Выбрать главу

Но, разумеется, и то и другое мы должны считать абстракцией, ибо последняя конкретность бытия мешает ему пребывать только в сфере всеобщего и мешает ему пребывать только в сфере единичного. Последняя конкретность - в слиянии того и другого. Но это не дано было ни эллинству, ни раннему эллинизму. То и другое выделяло из бытия какую-нибудь одну (правда, существенную) сторону и не умело видеть и фиксировать другие стороны. Оттого ранний эллинизм и не есть последняя стадия античной эстетики. Ему еще неведома последняя конкретность античного художественного мировоззрения.

"Прекрасная индивидуальность" (термин Гегеля), которая была зафиксирована в период греческой классики, не была человеческой индивидуальностью во всей ее глубине. Она была индивидуальностью постольку, поскольку в ней отражался всеобщий идеал гармонии духовного и телесного, внутреннего и внешнего, психологического и космологического. Но в этом смысле греческая скульптура периода классики, конечно, была также и чем-то абстрактным. Ей совершенно были неведомы глубины субъективного самочувствия человека. Материальное и единичное было дано здесь не в своей полной свободе, не в своем разгуле, не в своем бездонном хаосе человеческих переживаний, но только в таком своем оформлении, которого требовало от нее идеальное начало. Но это последнее тоже не было дано в ней во всей своей свободе и во всем своем личностном разгуле, но только в таком виде, который диктовался необходимостью для него быть материально оформленным. Абстрактно-всеобщая идея и абстрактно-единичное материальное оформление вступали здесь на путь взаимной гармонии, заранее отказываясь от всякого своего изолированного утверждения в абсолютном виде. Вот эта "прекрасная индивидуальность" и оказывалась здесь символом пока еще только абстрактной всеобщности, как были абстрактны и всеобщи составляющие ее принципы идеального и материального.

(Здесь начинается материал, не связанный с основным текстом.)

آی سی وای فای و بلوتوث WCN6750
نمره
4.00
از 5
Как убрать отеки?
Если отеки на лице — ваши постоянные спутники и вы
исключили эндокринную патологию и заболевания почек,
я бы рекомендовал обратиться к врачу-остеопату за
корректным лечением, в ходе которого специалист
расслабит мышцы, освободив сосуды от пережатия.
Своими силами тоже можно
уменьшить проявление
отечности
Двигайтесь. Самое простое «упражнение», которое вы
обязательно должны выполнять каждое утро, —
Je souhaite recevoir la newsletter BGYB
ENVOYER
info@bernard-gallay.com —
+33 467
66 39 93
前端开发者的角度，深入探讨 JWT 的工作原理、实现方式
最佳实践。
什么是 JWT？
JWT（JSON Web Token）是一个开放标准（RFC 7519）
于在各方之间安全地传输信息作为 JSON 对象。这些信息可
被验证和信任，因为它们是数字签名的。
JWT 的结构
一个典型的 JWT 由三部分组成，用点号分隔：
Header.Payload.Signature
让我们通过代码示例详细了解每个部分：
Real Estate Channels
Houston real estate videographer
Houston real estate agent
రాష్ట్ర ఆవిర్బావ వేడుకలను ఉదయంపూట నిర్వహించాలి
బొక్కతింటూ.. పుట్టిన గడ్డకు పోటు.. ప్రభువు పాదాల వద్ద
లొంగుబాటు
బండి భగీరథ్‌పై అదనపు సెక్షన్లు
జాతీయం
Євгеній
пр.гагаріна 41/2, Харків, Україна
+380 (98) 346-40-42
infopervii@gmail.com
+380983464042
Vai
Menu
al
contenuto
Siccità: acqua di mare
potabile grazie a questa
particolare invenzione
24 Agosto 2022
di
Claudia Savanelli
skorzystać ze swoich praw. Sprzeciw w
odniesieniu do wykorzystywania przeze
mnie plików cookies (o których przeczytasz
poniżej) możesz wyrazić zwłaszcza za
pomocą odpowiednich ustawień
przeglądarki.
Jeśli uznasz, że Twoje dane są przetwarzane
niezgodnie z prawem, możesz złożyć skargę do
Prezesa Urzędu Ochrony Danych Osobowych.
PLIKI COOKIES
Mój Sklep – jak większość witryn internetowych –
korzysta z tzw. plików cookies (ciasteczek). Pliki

И вот эта абстрактная всеобщность как раз и рушится в эстетике раннего эллинизма. Субъективное и идеальное под воздействием указанных у нас социально-исторических причин вдруг начинает брать верх над объективным и материальным и если допускает это последнее, то только в меру его субъективно-человеческой имманентности. Нечего и говорить о том, что такая абстрактно-единичная ступень ранней эллинистической эстетики не могла быть ни окончательной, ни даже особенно долговременной. Здесь тоже наступал такой период эстетики, когда уже не противополагали абстрактно-всеобщее и абстрактно-единичное, но допускали только конкретность, а не абстрактность, и притом только такую конкретность, где уже нельзя было различать всеобщее и единичное, где всеобщее стало онтологическим символом единичного, а все единичное стало осуществлением максимально всеобщего.

Можно привлечь для сравнительной характеристики эллинской и эллинистической эстетики также антитезу интуиции и рефлексии. Тут, как и везде, тоже требуется аккуратное и деликатное обращение с терминами. Во всякой интуитивной эпохе мы найдем черты рефлексии, равно как и всякая рефлексия не может не содержать в себе более или менее развитых моментов интуиции. Однако эта антитеза, в общем, чрезвычайно характерна для сравнительного анализа обеих эпох. Именно: под рефлексией давайте условимся здесь понимать приведение бытия к сознательной ясности для человеческого субъекта, формулировку действительности средствами человеческой логики и психологии; и мы увидим, что эллинизм на самом деле есть ступень рефлексии в сравнении с интуитивностью классического эллинского идеала красоты. В последнем тоже, конечно, была рефлексия; ее вообще не может не быть там, где есть философия. Но классическое эллинство придает значение рефлексии только лишь в меру отражения ею интуитивно-данного космического целого и устами Платона презирает все это человеческое кропательство, претендующее на какую-нибудь самостоятельность. Вспомним, как Платон бранит человеческие науки, не возведенные к созерцанию объективно-космических идей. Аристотель - это уже начало спуска с вершины эллинского идеала, и у него рефлексия несравненно сильнее. Однако только стоицизм, эпикурейство и скептицизм, только александрийская ученость и римский практицизм учат нас, что есть настоящая античная рефлексия. И из того, что космос стоиков так же интуитивен, как космос Гераклита, ровно ничего не следует в смысле негодности этой общей антитезы. Дело в том, что именно больше акцентировано, интуиция или рефлексия, и что построено по типу чего; и то и другое всегда и везде будут существовать вместе, и их невозможно представить в абсолютном разъединении.